Tuesday, April 7, 2015

Ten Minute Tale: Post-Op


"Ten Minute Tales" are short, stream of conscientiousness blog entries that will have no content editing because I'm going to just write out everything that pops into my head in ten minutes and literally stop when the timer beeps.




If you read my last post, my daughter had surgery a few days ago. We're on post-op day four:









And go.

This was yesterday:
Really?Who gives a kid both marbles and the teeniest tiniest water balloons? I have picked up marbles for three days straight and now I've finally hidden them. I blew my stack about them so often that now if I see one and my kid sees me see it, his eyes widen and he says "I'll get it" and he hands it right over. That's how I get my kids to do things. I put the fear of God in them. It's a great strategy, but I hate using it. But the water balloons? I tried to be nice and let my four year old play with them a little, meaning I had to attach them to the hose, then twist the hose on, then tie the damn thing off, then tell him to pick up all the pieces so the neighbor's cat wouldn't die; four of them broke and when I finally tied one off, it exploded all over me. My sister had told me to just throw the damn things out, and I should have, right away. I always have to learn the hard way. (Please note my effort to save the neighbor's cat, despite the fact that I think "someone else's cat" is the second best kind of cat, right behind a stuffed cat, and when I say stuffed cat, I know I really mean dead cat, but stuffed cat is nicer.  And no, the real cat was no where in sight, and yes, I did throw the STUPID water balloons away.)

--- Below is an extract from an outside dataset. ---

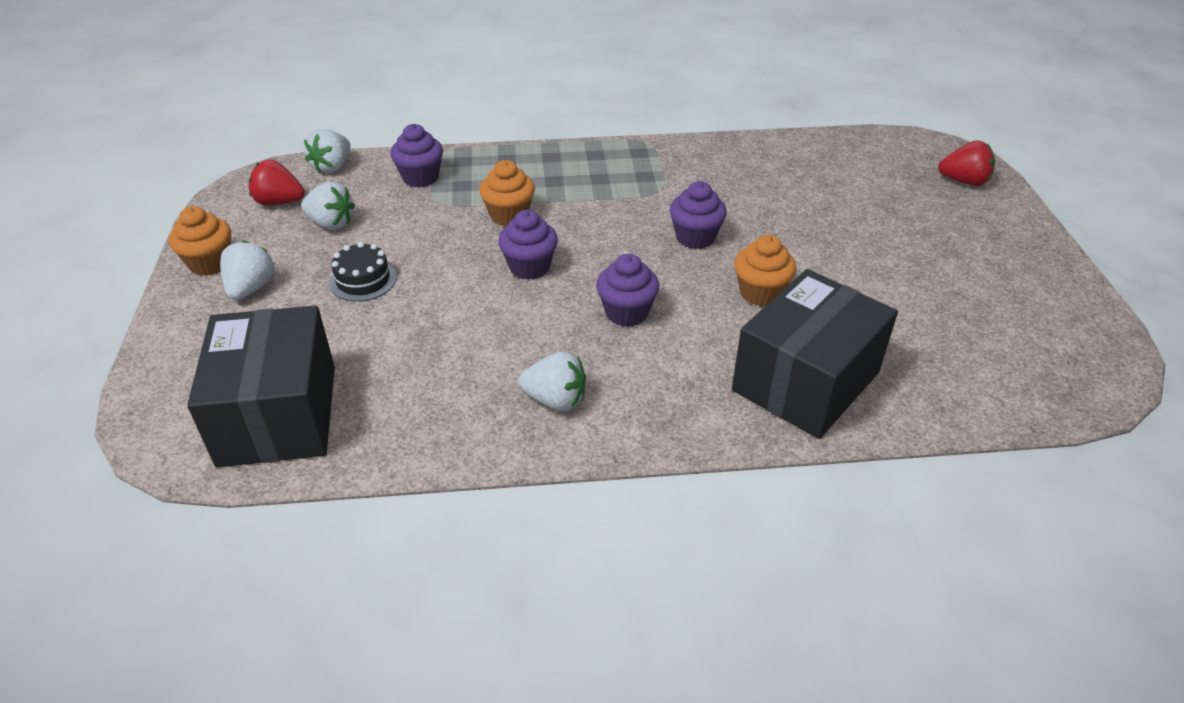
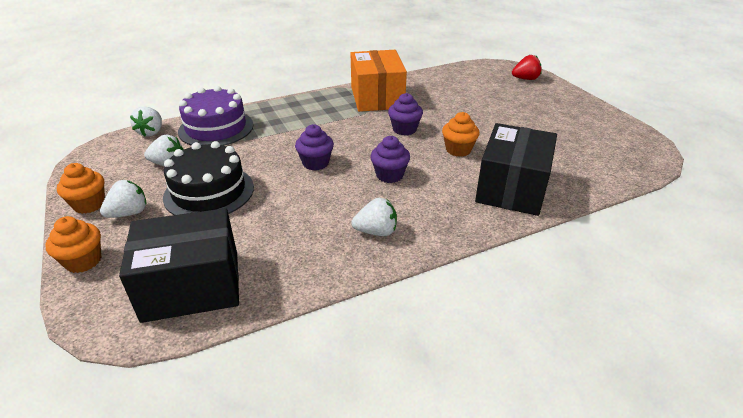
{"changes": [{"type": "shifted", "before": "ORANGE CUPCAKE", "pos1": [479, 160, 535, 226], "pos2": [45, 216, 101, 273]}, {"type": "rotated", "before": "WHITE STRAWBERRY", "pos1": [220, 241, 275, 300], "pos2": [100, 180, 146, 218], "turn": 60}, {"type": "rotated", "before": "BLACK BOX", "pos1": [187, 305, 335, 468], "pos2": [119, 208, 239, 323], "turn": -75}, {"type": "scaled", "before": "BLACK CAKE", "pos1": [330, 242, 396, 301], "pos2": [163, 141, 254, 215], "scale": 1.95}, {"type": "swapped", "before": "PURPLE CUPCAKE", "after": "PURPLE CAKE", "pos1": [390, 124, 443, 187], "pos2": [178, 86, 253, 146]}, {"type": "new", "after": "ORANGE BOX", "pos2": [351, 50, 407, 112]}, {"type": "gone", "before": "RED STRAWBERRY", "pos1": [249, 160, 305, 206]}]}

And that's when I came back into the house soaking wet. I had to help my post-op daughter into the shower so she could go to her first physical therapy appointment. It took us three hours to get her ready and transported to the office. My patience is stretching very, very thin.

And today:
I am caring full time for my daughter. She can barely get out of bed. She deserves help and I am happy to help her, but it's very hard to do this with three other kids who all have their own stuff to do, and who all suddenly need ice packs and tylenol. And my four year old has school today. And it's "Dad Night" at pre-school tonight, and we have to bring ice and $6. I never have cash. There's no way my daughter can go to school tomorrow. Maybe she needs a wheelchair. Call around. And my son has a camping trip to go on this weekend, and my husband said he would go on it with him. Great, but really? The thought of doing all this post-op stuff alone makes me st st st st stutter.
And my husband's birthday is tomorrow, and the marble/balloon relative wants to know what our plans are?
WHAT MY PLANS ARE?????? They are to freaking not explode.

 I'm an Avenger. I'm the Hulk. MOMMY SMAAASH!!!

times up.
I'm okay. We're ok. The learning curve is a jerk though.